**SELECTED TEXT:**
******

# Courses for Health and Safety Officer



## Archieballs (6 Feb 2007)

Hey guys

I am currently in office work but really would love to change my career and become a Health and Safety Officer.  It is an area i have always had an interest in.  Just wonderning can anyone recommend courses or where i should start looking


----------



## dahamster (7 Feb 2007)

heres a link to all available: [broken link removed]
google is your friend!!


----------



## Meathman99 (7 Feb 2007)

also try www.iosh.org
Get some practical experience in the field that you want to be HS officer.  The role of a health safety officer in a highly regulated multi national will be different to that on a small building site


----------



## nelly (7 Feb 2007)

there are courses all over but you need to choose the right one - that suits you and your pocket!. You can do a 10 week course one night a week with NISO.http://www.niso.ie and this will give you an insight into the broad aspects  of the being the H&S Officer. - could turn you right off it and save you money and time
Progression is  usually via a longer course 2 year at night for diploma in HSWW in UCC & UCD & DCU. Other courses avaiable in Ireland require  you to study fulltime so they really only suit some folks. Doing the night courses allows you network while working in the area gaining experience - the qualification with no experience is not too employable. 
other websites are IOSH IRELAND [broken link removed] which is a spin off of http://www.iosh.co.uk/ the uk organisation.


----------



## mc79 (7 Feb 2007)

I know there is on in UCD, its part time,  I think you need to attend the college one morning a week, I dont know much more about it. But it might be worth looking into it you might be able to keep your office job at the same time as studying


----------

******

**TASK SET:**
1. In the health and safety thread, how long does the NISO course run, and how often does it meet?
2. Retype the part of the health and safety thread that begins at the words "there are courses" and ends after the words "mc79 (7 Feb 2007)".

******

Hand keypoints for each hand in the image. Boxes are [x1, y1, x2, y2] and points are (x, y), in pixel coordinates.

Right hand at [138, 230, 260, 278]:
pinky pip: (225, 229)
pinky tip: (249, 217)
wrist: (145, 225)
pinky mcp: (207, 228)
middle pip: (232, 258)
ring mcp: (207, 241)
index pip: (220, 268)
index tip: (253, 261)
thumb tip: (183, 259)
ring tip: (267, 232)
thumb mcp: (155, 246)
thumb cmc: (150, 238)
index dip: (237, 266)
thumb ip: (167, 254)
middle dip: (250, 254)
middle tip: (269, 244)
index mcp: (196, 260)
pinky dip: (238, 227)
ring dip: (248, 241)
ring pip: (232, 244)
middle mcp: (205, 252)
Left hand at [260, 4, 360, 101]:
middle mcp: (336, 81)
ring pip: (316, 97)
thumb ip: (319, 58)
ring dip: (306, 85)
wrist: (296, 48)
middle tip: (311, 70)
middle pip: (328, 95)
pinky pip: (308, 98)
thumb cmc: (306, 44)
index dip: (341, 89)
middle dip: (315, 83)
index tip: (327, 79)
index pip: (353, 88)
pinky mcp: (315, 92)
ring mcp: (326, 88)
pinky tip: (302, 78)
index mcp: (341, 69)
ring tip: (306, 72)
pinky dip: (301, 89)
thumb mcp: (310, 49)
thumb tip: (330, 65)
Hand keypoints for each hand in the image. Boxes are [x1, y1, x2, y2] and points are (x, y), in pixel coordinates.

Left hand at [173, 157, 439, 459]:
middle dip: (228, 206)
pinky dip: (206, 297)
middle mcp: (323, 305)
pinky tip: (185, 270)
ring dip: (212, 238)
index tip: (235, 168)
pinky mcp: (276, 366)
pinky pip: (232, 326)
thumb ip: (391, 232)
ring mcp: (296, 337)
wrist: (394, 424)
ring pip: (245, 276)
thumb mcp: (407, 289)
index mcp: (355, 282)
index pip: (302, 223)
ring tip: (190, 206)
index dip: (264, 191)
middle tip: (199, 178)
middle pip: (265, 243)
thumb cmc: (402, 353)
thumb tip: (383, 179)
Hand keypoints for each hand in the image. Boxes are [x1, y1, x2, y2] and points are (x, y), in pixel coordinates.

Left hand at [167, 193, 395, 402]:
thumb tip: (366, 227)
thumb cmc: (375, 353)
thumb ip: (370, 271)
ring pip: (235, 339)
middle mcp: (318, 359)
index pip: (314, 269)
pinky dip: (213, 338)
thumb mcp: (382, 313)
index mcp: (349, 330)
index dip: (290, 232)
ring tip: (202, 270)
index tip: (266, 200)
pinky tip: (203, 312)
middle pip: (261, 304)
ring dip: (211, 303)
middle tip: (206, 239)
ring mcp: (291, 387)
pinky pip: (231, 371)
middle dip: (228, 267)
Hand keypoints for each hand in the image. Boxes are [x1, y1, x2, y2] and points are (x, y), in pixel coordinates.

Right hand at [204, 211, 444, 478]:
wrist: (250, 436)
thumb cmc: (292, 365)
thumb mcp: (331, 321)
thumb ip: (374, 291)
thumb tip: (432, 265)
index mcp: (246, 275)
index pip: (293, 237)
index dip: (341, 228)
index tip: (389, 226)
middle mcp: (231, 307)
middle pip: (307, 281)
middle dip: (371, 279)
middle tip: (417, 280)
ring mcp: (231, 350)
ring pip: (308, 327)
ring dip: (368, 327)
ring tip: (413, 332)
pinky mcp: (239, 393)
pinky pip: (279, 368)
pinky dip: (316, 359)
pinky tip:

******

**ANSWERS TO THE EXERCISES:**
1. It runs for 10 weeks and meets one night a week.

2.
there are courses all over but you need to choose the right one - that suits you and your pocket!. You can do a 10 week course one night a week with NISO.http://www.niso.ie and this will give you an insight into the broad aspects  of the being the H&S Officer. - could turn you right off it and save you money and time
Progression is  usually via a longer course 2 year at night for diploma in HSWW in UCC & UCD & DCU. Other courses avaiable in Ireland require  you to study fulltime so they really only suit some folks. Doing the night courses allows you network while working in the area gaining experience - the qualification with no experience is not too employable. 
other websites are IOSH IRELAND [broken link removed] which is a spin off of http://www.iosh.co.uk/ the uk organisation.


----------



## mc79 (7 Feb 2007)